Suppose you come up with a kinematics exercise. After you read and understand it (yes, it's obvious that's the first thing, but not everybody does haha), then we must set a reference frame.
Setting the reference frame means not only deciding "the reference point" from which we will measure distances. It also includes deciding the axes.
So, for example, imagine that you read the problem and it is a free fall, because you read that it is a free fall. An intelligent choice would be setting the reference frame (RF) at the bottom, and the usual cartesian axes. Doing it like this, distances will be possitive, and that's good.
So we've chosen two perpendicular axes. The usual cartesian axes. You've chosen where to put the origin of those axes (preferably at the bottom). So now we've got the axes. From now on:
If you've chosen the usual cartesian axes, then it is possitive above the origin and negative below it. (Also possitive at the right of the origin and negative at the left). This has been like this from the beginning of times.
Now, velocities.
You have to keep in mind the definition:
$$v=\frac{\Delta s}{\Delta t}$$
Where $\Delta$ means "increase". So
$v$= how much distances increases $\div$ how much time increases.
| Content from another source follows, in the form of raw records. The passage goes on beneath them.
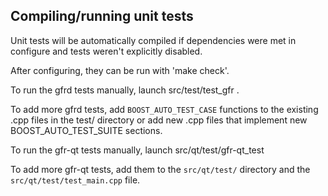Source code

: Compiling/running unit tests
------------------------------------

Unit tests will be automatically compiled if dependencies were met in configure
and tests weren't explicitly disabled.

After configuring, they can be run with 'make check'.

To run the gfrd tests manually, launch src/test/test_gfr .

To add more gfrd tests, add `BOOST_AUTO_TEST_CASE` functions to the existing
.cpp files in the test/ directory or add new .cpp files that
implement new BOOST_AUTO_TEST_SUITE sections.

To run the gfr-qt tests manually, launch src/qt/test/gfr-qt_test

To add more gfr-qt tests, add them to the `src/qt/test/` directory and
the `src/qt/test/test_main.cpp` file.
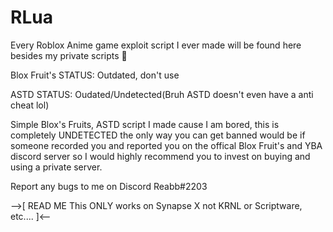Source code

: # RLua

Every Roblox Anime game exploit script I ever made will be found here besides my private scripts 👀

Blox Fruit's STATUS: Outdated, don't use

ASTD STATUS: Oudated/Undetected(Bruh ASTD doesn't even have a anti cheat lol)

Simple Blox's Fruits, ASTD script I made cause I am bored, this is completely UNDETECTED the only way you can get banned would be if someone recorded you and reported you on the offical Blox Fruit's and YBA discord server so I would highly recommend you to invest on buying and using a private server.

Report any bugs to me on Discord Reabb#2203

-->[
READ ME
This ONLY works on Synapse X not KRNL or Scriptware, etc....
]<--

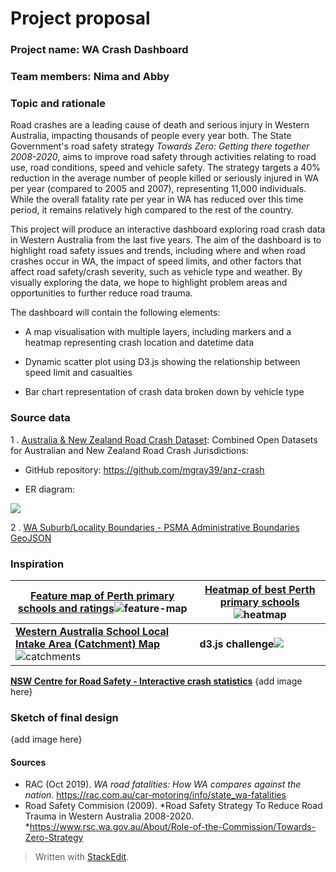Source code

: 
# Project proposal

### Project name: WA Crash Dashboard

### Team members: Nima and Abby

### Topic and rationale

Road crashes are a leading cause of death and serious injury in Western Australia, impacting thousands of people every year both. The State Government's road safety strategy *Towards Zero: Getting there together 2008-2020*, aims to improve road safety through activities relating to road use, road conditions, speed and vehicle safety. The strategy targets a 40% reduction in the average number of people killed or seriously injured in WA per year (compared to 2005 and 2007), representing 11,000 individuals. While the overall fatality rate per year in WA has reduced over this time period, it remains relatively high compared to the rest of the country. 

This project will produce an interactive dashboard exploring road crash data in Western Australia from the last five years. The aim of the dashboard is to highlight road safety issues and trends, including where and when road crashes occur in WA, the impact of speed limits, and other factors that affect road safety/crash severity, such as vehicle type and weather. By visually exploring the data, we hope to highlight problem areas  and opportunities to further reduce road trauma.

The dashboard will contain the following elements:

 -   A map visualisation with multiple layers, including markers and a heatmap representing crash location and datetime data
    
 -   Dynamic scatter plot using D3.js showing the relationship between speed limit and casualties
    
 -   Bar chart representation of crash data broken down by vehicle type
    
### Source data
1 . [Australia & New Zealand Road Crash Dataset](https://www.kaggle.com/mgray39/australia-new-zealand-road-crash-dataset): Combined Open Datasets for Australian and New Zealand Road Crash Jurisdictions: 
 - GitHub repository: https://github.com/mgray39/anz-crash  
 
 - ER diagram:  
 
![](https://www.googleapis.com/download/storage/v1/b/kaggle-user-content/o/inbox%2F1123609%2F94a3d94058f8d7f3612065d96600c459%2Fschema_v6.png?generation=1581712969025960&alt=media)


2 . [WA Suburb/Locality Boundaries - PSMA Administrative Boundaries GeoJSON](https://data.gov.au/dataset/ds-dga-6a0ec945-c880-4882-8a81-4dbcb85e74e5/distribution/dist-dga-41ecb706-30cf-406d-8314-6ed6baec696b/details?q=suburbs%20western%20australia)


### Inspiration


| [Feature map of Perth primary schools and ratings](https://bettereducation.com.au/forum/yaf_postsm9339findunread_Feature-map-and-heat-map---Top-WA---Perth-primary-school-ratings.aspx)![feature-map](https://bettereducation.com.au/Images/school_performance_maps/feature_map/wa/Feature%20Map%20-%20WA-Perth%20Top%20Primary%20Schools%20Ratings.JPG) |[Heatmap of best Perth primary schools](https://bettereducation.com.au/forum/yaf_postsm9339findunread_Feature-map-and-heat-map---Top-WA---Perth-primary-school-ratings.aspx)![heatmap](https://bettereducation.com.au/Images/school_performance_maps/heatmap/wa/Heatmap%20WA-Perth%20Top%20Primary%20Schools.JPG)  |
|--|--|
**[Western Australia School Local Intake Area (Catchment) Map](https://www.schoolcatchment.com.au/?page_id=1148)**![catchments](https://www.schoolcatchment.com.au/wp-content/uploads/2016/05/Perth-Primary-School-School-Zone-Catchment-Map-1.jpg)   | **d3.js challenge**![](https://lh3.googleusercontent.com/xeTuCuWRgmhAhSIronF7D8dSiRpvDKzhOFVe7h9PQUbfV10aE66MRD22D9hdHTFgmns9lQ3LNg7VBCCpLX0eStAVRTs76L5DF7BV9_cQNO18jle8dVQqhmEbglK7x0hJekenyiB8) 

**[NSW Centre for Road Safety - Interactive crash statistics](https://roadsafety.transport.nsw.gov.au/statistics/interactivecrashstats/index.html)** 
{add image here}


### Sketch of final design

{add image here}

 #### Sources
  
 - RAC (Oct 2019). *WA road fatalities: How WA compares against the nation*. https://rac.com.au/car-motoring/info/state_wa-fatalities
 - Road Safety Commision (2009). *Road Safety Strategy To Reduce Road Trauma in Western Australia 2008-2020. *https://www.rsc.wa.gov.au/About/Role-of-the-Commission/Towards-Zero-Strategy

> Written with [StackEdit](https://stackedit.io/).
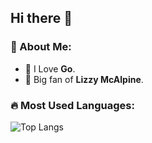 <!--
**faizisyellow/faizisyellow** is a ✨ _special_ ✨ repository because its `README.md` (this file) appears on your GitHub profile.

Here are some ideas to get you started:

- 🔭 I’m currently working on ...
- 🌱 I’m currently learning ...
- 👯 I’m looking to collaborate on ...
- 🤔 I’m looking for help with ...
- 💬 Ask me about ...
- 📫 How to reach me: ...
- 😄 Pronouns: ...
- ⚡ Fun fact: ...
-->

## Hi there 👋

### 🚀 About Me:
- 🌱 I Love **Go**.
- 🎵 Big fan of **Lizzy McAlpine**.



### 🔥 Most Used Languages:
![Top Langs](https://github-readme-stats.vercel.app/api/top-langs/?username=faizisyellow&layout=compact&bg_color=4B2E83&title_color=B7A57A&text_color=FFFFFF&icon_color=B7A57A)



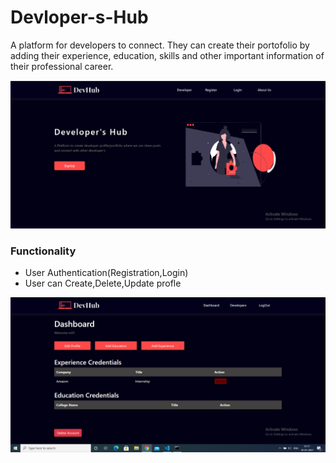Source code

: # Devloper-s-Hub
A platform for developers to connect. They can create their portofolio by adding their experience, education, skills and other important information of their professional career.

![alt text](https://github.com/Jatin-sh13/Devloper-s-Hub/blob/master/Images/s2.PNG)
### Functionality
* User Authentication(Registration,Login)
* User can Create,Delete,Update profle


![alt text](https://github.com/Jatin-sh13/Devloper-s-Hub/blob/master/Images/s3.PNG)
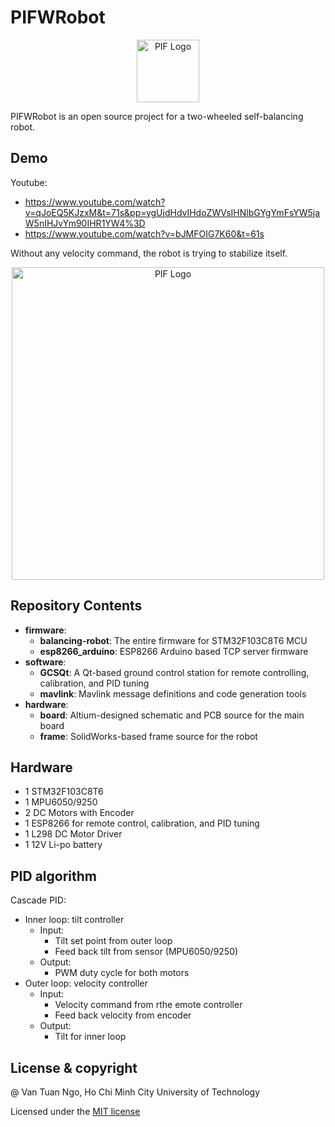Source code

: # PIFWRobot

<p align="center">
  <img src="imgs/piflogo.png" width="100" title="PIF Logo">
</p>

PIFWRobot is an open source project for a two-wheeled self-balancing robot.

## Demo

Youtube:
* https://www.youtube.com/watch?v=qJoEQ5KJzxM&t=71s&pp=ygUjdHdvIHdoZWVsIHNlbGYgYmFsYW5jaW5nIHJvYm90IHR1YW4%3D
* https://www.youtube.com/watch?v=bJMFOIG7K60&t=61s

Without any velocity command, the robot is trying to stabilize itself. 
<p align="center">
  <img src="imgs/demo.gif" width="500" title="PIF Logo">
</p>

## Repository Contents
* **firmware**: 
  * **balancing-robot**: The entire firmware for STM32F103C8T6 MCU
  * **esp8266_arduino**: ESP8266 Arduino based TCP server firmware
* **software**:
  * **GCSQt**: A Qt-based ground control station for remote controlling, calibration, and PID tuning
  * **mavlink**: Mavlink message definitions and code generation tools
* **hardware**:
  * **board**: Altium-designed schematic and PCB source for the main board
  * **frame**: SolidWorks-based frame source for the robot

## Hardware
*  1 STM32F103C8T6
*  1 MPU6050/9250
*  2 DC Motors with Encoder
*  1 ESP8266 for remote control, calibration, and PID tuning
*  1 L298 DC Motor Driver
*  1 12V Li-po battery 

## PID algorithm
Cascade PID:
* Inner loop: tilt controller
  * Input: 
    * Tilt set point from outer loop
    * Feed back tilt from sensor (MPU6050/9250)
  * Output:
    * PWM duty cycle for both motors
* Outer loop: velocity controller
  * Input:
    * Velocity command from rthe emote controller
    * Feed back velocity from encoder
  * Output:
    * Tilt for inner loop

## License & copyright
@ Van Tuan Ngo, Ho Chi Minh City University of Technology

Licensed under the [MIT license](LICENSE)
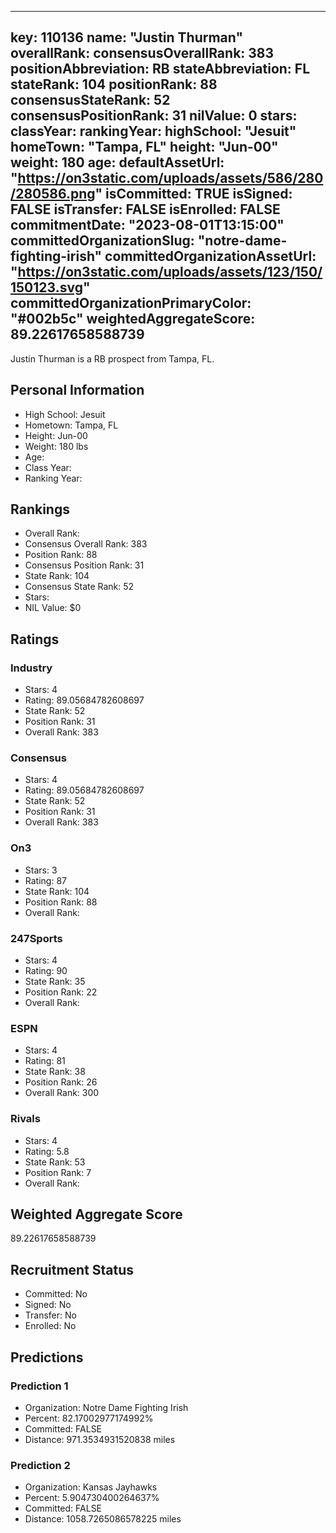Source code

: ---
  key: 110136
  name: "Justin Thurman"
  overallRank: 
  consensusOverallRank: 383
  positionAbbreviation: RB
  stateAbbreviation: FL
  stateRank: 104
  positionRank: 88
  consensusStateRank: 52
  consensusPositionRank: 31
  nilValue: 0
  stars: 
  classYear: 
  rankingYear: 
  highSchool: "Jesuit"
  homeTown: "Tampa, FL"
  height: "Jun-00"
  weight: 180
  age: 
  defaultAssetUrl: "https://on3static.com/uploads/assets/586/280/280586.png"
  isCommitted: TRUE
  isSigned: FALSE
  isTransfer: FALSE
  isEnrolled: FALSE
  commitmentDate: "2023-08-01T13:15:00"
  committedOrganizationSlug: "notre-dame-fighting-irish"
  committedOrganizationAssetUrl: "https://on3static.com/uploads/assets/123/150/150123.svg"
  committedOrganizationPrimaryColor: "#002b5c"
  weightedAggregateScore: 89.22617658588739
  ---
  
  Justin Thurman is a RB prospect from Tampa, FL.
  
  ## Personal Information
  - High School: Jesuit
  - Hometown: Tampa, FL
  - Height: Jun-00
  - Weight: 180 lbs
  - Age: 
  - Class Year: 
  - Ranking Year: 
  
  ## Rankings
  - Overall Rank: 
  - Consensus Overall Rank: 383
  - Position Rank: 88
  - Consensus Position Rank: 31
  - State Rank: 104
  - Consensus State Rank: 52
  - Stars: 
  - NIL Value: $0
  
  ## Ratings
  
  ### Industry
  - Stars: 4
  - Rating: 89.05684782608697
  - State Rank: 52
  - Position Rank: 31
  - Overall Rank: 383
  
  ### Consensus
  - Stars: 4
  - Rating: 89.05684782608697
  - State Rank: 52
  - Position Rank: 31
  - Overall Rank: 383
  
  ### On3
  - Stars: 3
  - Rating: 87
  - State Rank: 104
  - Position Rank: 88
  - Overall Rank: 
  
  ### 247Sports
  - Stars: 4
  - Rating: 90
  - State Rank: 35
  - Position Rank: 22
  - Overall Rank: 
  
  ### ESPN
  - Stars: 4
  - Rating: 81
  - State Rank: 38
  - Position Rank: 26
  - Overall Rank: 300
  
  ### Rivals
  - Stars: 4
  - Rating: 5.8
  - State Rank: 53
  - Position Rank: 7
  - Overall Rank: 
  
  ## Weighted Aggregate Score
  89.22617658588739
  
  ## Recruitment Status
  - Committed: No
  - Signed: No
  - Transfer: No
  - Enrolled: No
  
  
  
  ## Predictions
  
  ### Prediction 1
  - Organization: Notre Dame Fighting Irish
  - Percent: 82.17002977174992%
  - Committed: FALSE
  - Distance: 971.3534931520838 miles
  
  ### Prediction 2
  - Organization: Kansas Jayhawks
  - Percent: 5.904730400264637%
  - Committed: FALSE
  - Distance: 1058.7265086578225 miles
  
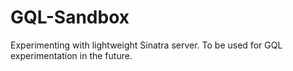 # GQL-Sandbox
Experimenting with lightweight Sinatra server. To be used for GQL experimentation in the future.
But time flows always forward, never backwards. So the increasing of time is always possitive, whatever its value. $\Delta t>0$. This means that the sign of velocity is given by the change in distance:
This is usually possitive if it goes upwards/rightwards, and negative if it is downwards/leftwards.
But this is just because of the definition. If the distance is decreasing (that means everytime less possitive, or more negative), then $\Delta s<0$ and thus $v<0$.
For the same reason, accelerations are
$$a=\frac{\Delta v}{\Delta t}$$
So the sign of acceleration is given by the sign of $\Delta v$, that is, the sign of the "change of $v$".
If $v$ is decreasing, acceleration is negative. If $v$ is increasing, acceleration is possitive.
Check that we are usually dealing with negative numebrs too. So "Increasing" can be regarded as "more possitive" or "less negative", equivalently.
Back to the exercise.
So, the particular case of a free fall. We are working on the vertical axis, labeled $y$.
The intelligent choice is setting the origin at the bottom. Like this, your initial position would be $0$ if it starts from the ground, or a possitive numebr if it starts from certain height, but possiive anyways, and that's good.
$y_0>0$.
Now, velocity. It depends on the problem. If the object is initially moving upwards, $v_0>0$. If it is moving downwards, $v<0$.
Acceleration is certainly negative, because it tends to decrease velocity. If $v$ was possitive, it is trying to stop the particle. IF $v$ was already negative, acceleration will make it go downwards faster, so velocity is smaller, in the sense of "more absolute value but negative". It's "more negative", so it's still decreasing. Acceleration is negative anyways.
But this is because of your choice of axis. IF you had chosen a "reversed axis", so that possitive coordinates were below the origin, acceleration would be possitive. It's all about thinking with the definitions: is velocity making position grow or decrease?
And we deal with real numbers. Going from minus 10 to minus 20 is decreasing 10 units. It's bigger in absolute value, but the sign is there.